Les intervenants ont formulé trois messages essentiels au Gouverneur, soulignant que les femmes sont un pilier de la résilience communautaire, et donc
soutenir les femmes, c’est renforcer la stabilité et la reconstruction économique et sociale des communautés du Sud-Kivu. Elles sont les moteurs principaux du relèvement dans les villages, les marchés et les champs. Selon elles, la paix et le développement durable ne seront possibles qu’à travers l’implication active des femmes et des jeunes dans les processus de décision. Ces derniers ne doivent pas être seulement bénéficiaires des programmes, mais des acteurs de la gouvernance.

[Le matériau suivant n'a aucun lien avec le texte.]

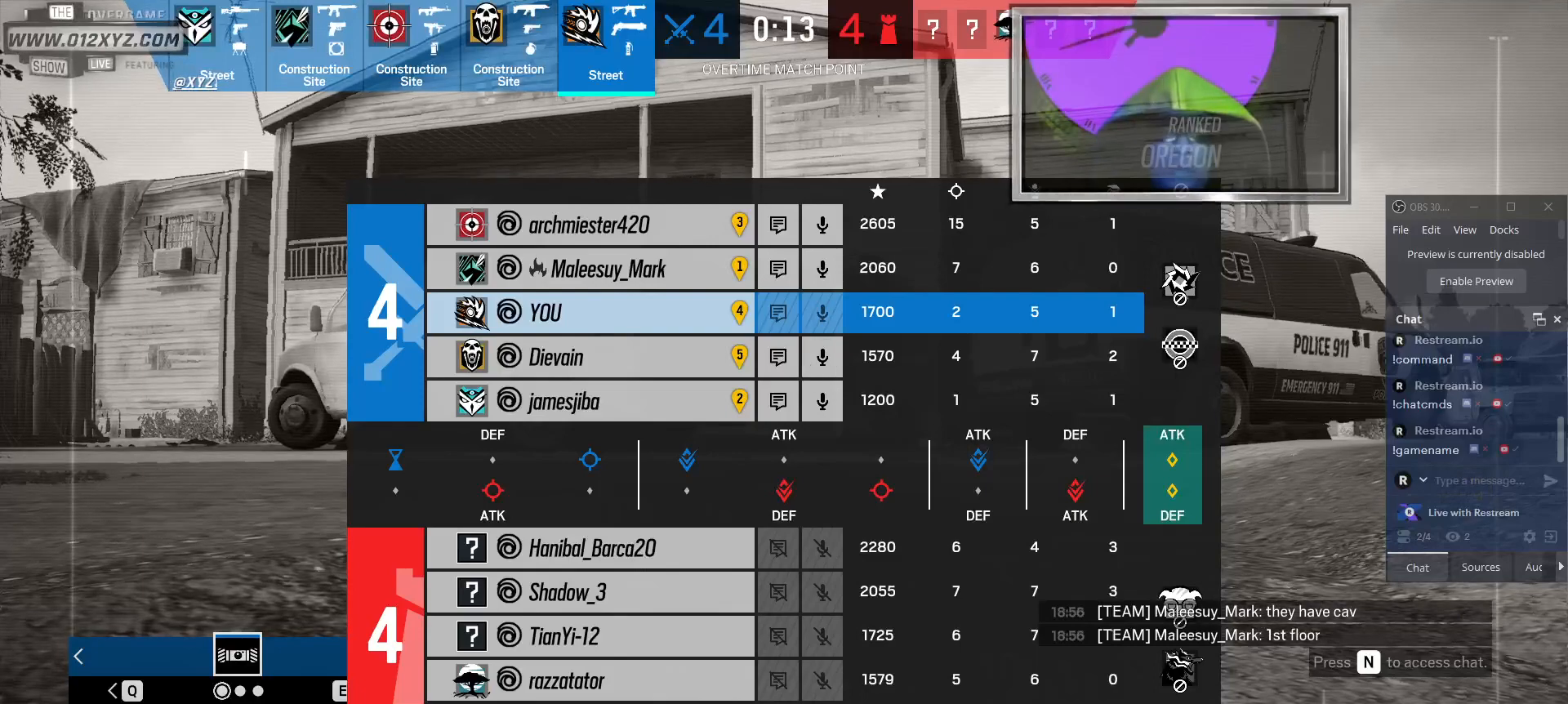
{"keys": [], "mouse": [], "events": [[67, "tab", "up"]]}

Il est crucial de soutenir l’entrepreneuriat féminin et des jeunes, l’agriculture familiale, les petites entreprises et le commerce transfrontalier, qui constituent des sources de revenus vitales pour de nombreuses familles, ajoutent-elles.
Le plaidoyer a également mis en lumière l’importance d’un partenariat solide entre les institutions publiques, les organisations nationales de la société civile, les partenaires internationaux et le système des Nations Unies. Ce partenariat est essentiel pour mobiliser des ressources, renforcer les capacités locales et soutenir les initiatives des femmes et des jeunes dans le processus de stabilisation et de développement de la province, disent-elles.
Enfin, les femmes et les jeunes du Sud-Kivu ont exprimé leur volonté de ne pas être simplement des bénéficiaires d’aide, mais des partenaires actifs dans la reconstruction de leur province. «La réussite du relèvement économique et social du Sud-Kivu dépend d’un développement inclusif et participatif, dans le respect des résolutions 1325 et 2250 des Nations Unies sur les femmes, la paix et la sécurité, ainsi que les jeunes, la paix et la sécurité.», ont-ils insisté.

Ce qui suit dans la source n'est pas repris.